**Things to do:**
• A. Put this sentence from the webinar announcement into Spanish: "She’ll be gathering data from multiple sources, everything from drones and GPS trackers to camera traps and traditional sightings."
• B. According to the webinar announcement, why are biodiversity preservation, animal social interactions and drought prediction potential beneficiaries of cloud computing?

**Text under study:**
····················

December 13, 2013 | By Microsoft blog editor

Preserving biodiversity, understanding animals’ social interactions, and predicting droughts: these are all key research areas for ecologists and environmental scientists. And like so many areas of research these days, they are all data intensive and thus potential beneficiaries of cloud computing.

December 17 webinar on cloud computing for environmental science

With that in mind, we are delighted to be hosting a webinar on Tuesday, December 17, 2013, at 16:00 GMT, in which Tanya Berger-Wolf of the University of Illinois at Chicago and Cristian Bonacic and Hugo Neyem of the Pontifical Catholic University of Chile will discuss how to use Windows Azure, Microsoft’s cloud-computing platform, to expand and accelerate environmental research.

Tanya will describe her upcoming research in Kenya, where she will study the social interactions of zebras. She’ll be gathering data from multiple sources, everything from drones and GPS trackers to camera traps and traditional sightings. The task of bringing all this field data together is a perfect fit for the cloud. So Tanya is developing an end-to-end system that goes from collecting data in Africa, feeding it into models, and sharing the results—all via Windows Azure.

····················

Records excerpted from a collection
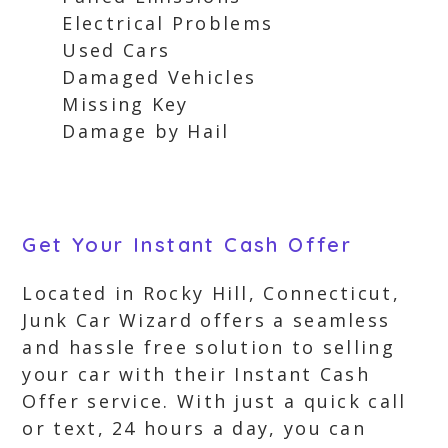
Electrical Problems
Used Cars
Damaged Vehicles
Missing Key
Damage by Hail
Get Your Instant Cash Offer
Located in Rocky Hill, Connecticut,
Junk Car Wizard offers a seamless
and hassle free solution to selling
your car with their Instant Cash
Offer service. With just a quick call
or text, 24 hours a day, you can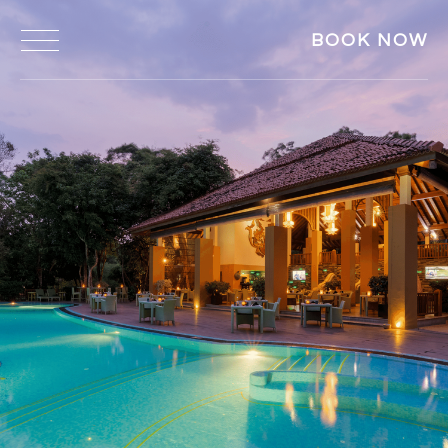
BOOK NOW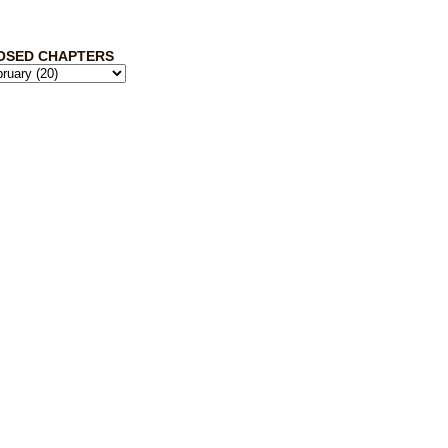
OSED CHAPTERS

····················

**Task responses:**
• A. Recopilará datos de múltiples fuentes, desde drones y rastreadores GPS hasta cámaras trampa y avistamientos tradicionales.

• B. These research areas are all data intensive. That is why the announcement calls them potential beneficiaries of cloud computing.